While living in China, we ate a lot of curry. There are many Indian restaurants in China and their food is delicious. I have never tasted Indian food that was better than the Indian food that I had in China! Then again, I have never been to India. However, China has to be the second best place to eat curry, if only due to the proximity. Many of the restaurants in China serve curry dishes, especially the Hong Kong style restaurants that are popular in Shenzhen. I often ordered the curry dish because it was one of the two dishes that I knew how to say in Chinese. "Ga lee ju pie" is how you pronounce curry pork in Chinese. Let's just say I know and love curry.
I owe this particular recipe to my husband. He was inspired one day and came up with this recipe. He tried to convey it to me, but I convinced him to help me in the kitchen. He he. I started on the rice and chicken and he worked on the sauce. I added a couple more ingredients and put it all together. It was so delicious that we have made this dish two times just this week!

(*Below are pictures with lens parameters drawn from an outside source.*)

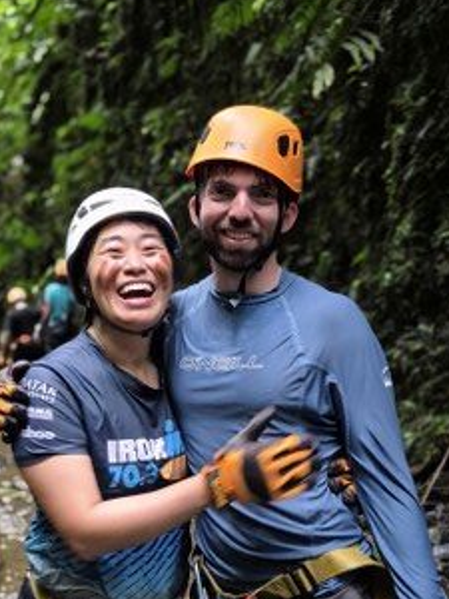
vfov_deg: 38.6
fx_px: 847
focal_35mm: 49
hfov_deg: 29.6
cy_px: 389
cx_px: 190
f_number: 1.8
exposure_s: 1/40
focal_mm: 5.4
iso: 1250
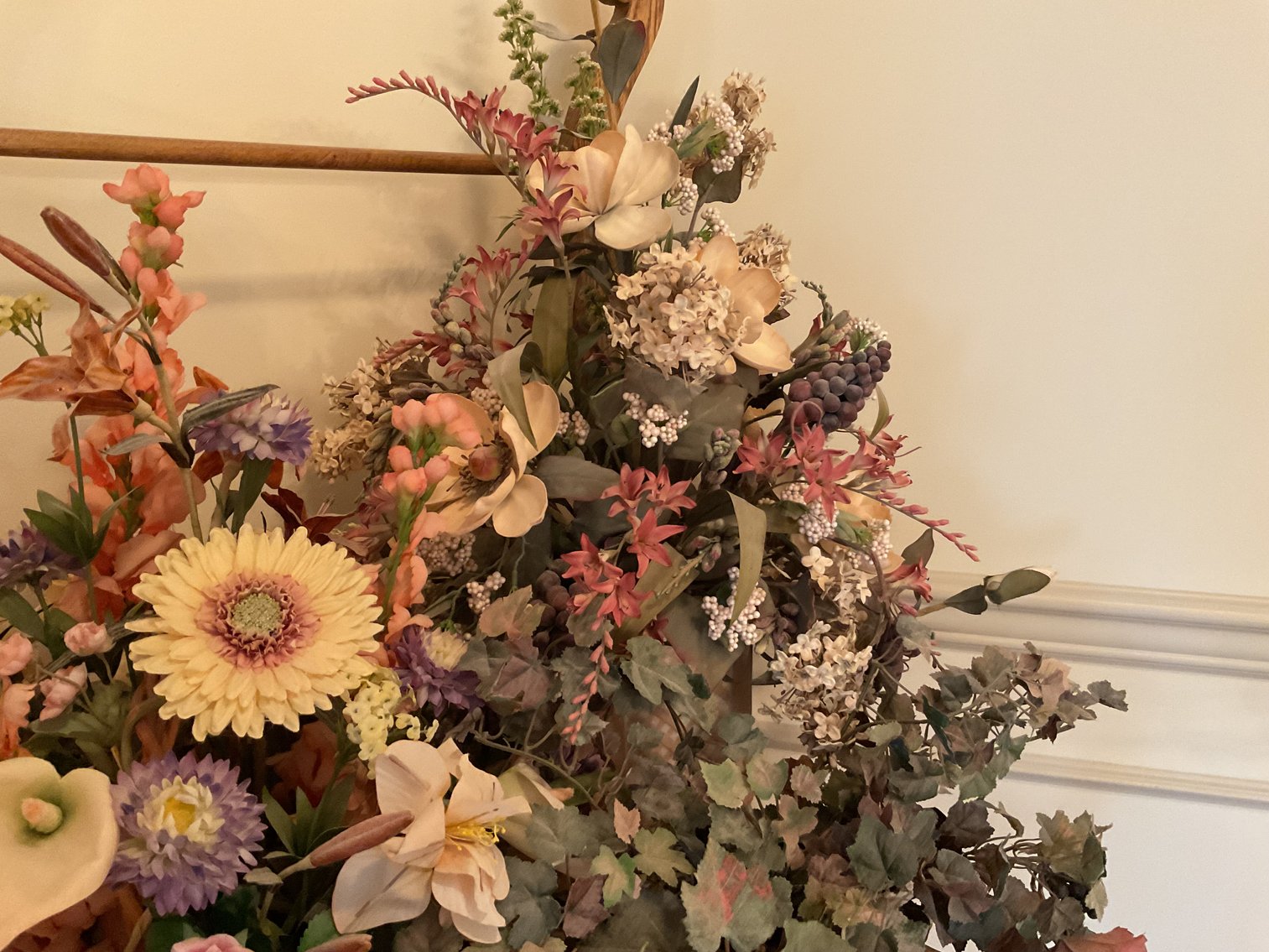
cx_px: 634
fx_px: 1063
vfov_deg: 48.2
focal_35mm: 29
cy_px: 476
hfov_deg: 61.7
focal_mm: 3
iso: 250
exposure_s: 1/60
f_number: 1.8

I hope you enjoy it as much as we did!
Cook Time
Ingredients
- 1 Chicken Breast, boiled and flavored with 1/2 chicken bouillon, 1/2 tsp of Marjoram, 1/2 tsp Rosemary, 1/2 tsp salt
- 2 hardboiled eggs, cut into thick pieces
- 2 tbsp Extra virgin olive oil, for the rice
- 1/2 tsp ground cardamon seed or 1 tbsp whole cardamom seeds, for the rice
- 1/2 salt, for the rice
- 1 1/2 cups Jasmine rice
- 1/2 vidalia onion cut into .5x.5 inch pieces, saute the red pepper and onion in 1 tbsp of Amish butter
- 1/2 red pepper cut into .5x.5 inch pieces
- 1 can Coconut milk, blended with
- 2 garlic cloves, and
- 4-5 tbsp curry powder, and
- 1/2 tsp Marjoram, and
- 1/2 tsp Rosemary, and
- 1 cup Spinach, and
- 1 tsp brown sugar, and
- 1/2 tsp garlic powder, and
- 1/2 Chicken bouillon, can substitute 1/2 tsp of organic
- Salt to taste, and
- 1 tsp white wine vinegar, and
Steps
- Fill a med saucepan 3/4 of the way with water. Add the whole chicken breast, 1/2 tsp marjoram, 1/2 tsp rosemary, and 1/2 tsp salt. You can add the eggs to the water if you like. Boil the chicken until it easily falls apart. This will take about 20 min. (You can poach the chicken instead.) Drain and chop into smaller pieces or pull apart and set aside
- While the chicken is boiling you can start the rice. In a 4 quart or larger pot add rice and olive oil over high med heat. Coat the uncooked rice in the oil and cook for a couple of minutes, then add water, salt and ground cardamom. We used the whole seed the first time we made it and then ground cardamom the second time. I prefer ground cardamom because you don't have to worry about biting into a seed. Bring contents to a boil and then lower the heat to low med for 15-20 minutes. "Turn" the rice, cover, and take off heat.
- While the rice is cooking, you can start on the sauce. In a blender or food processor add Spinach, garlic, coconut milk, curry powder, marjoram, and rosemary. Blend until the mix is uniform.
- In a pan, saute the red pepper and onion pieces until the red pepper becomes soft (about 10 min).
- Add the chicken to the pan and slowly add the spinach sauce. Add the white vinegar, sugar, garlic powder and salt to taste. Simmer until the sauce becomes thicker. Serve over rice and enjoy!!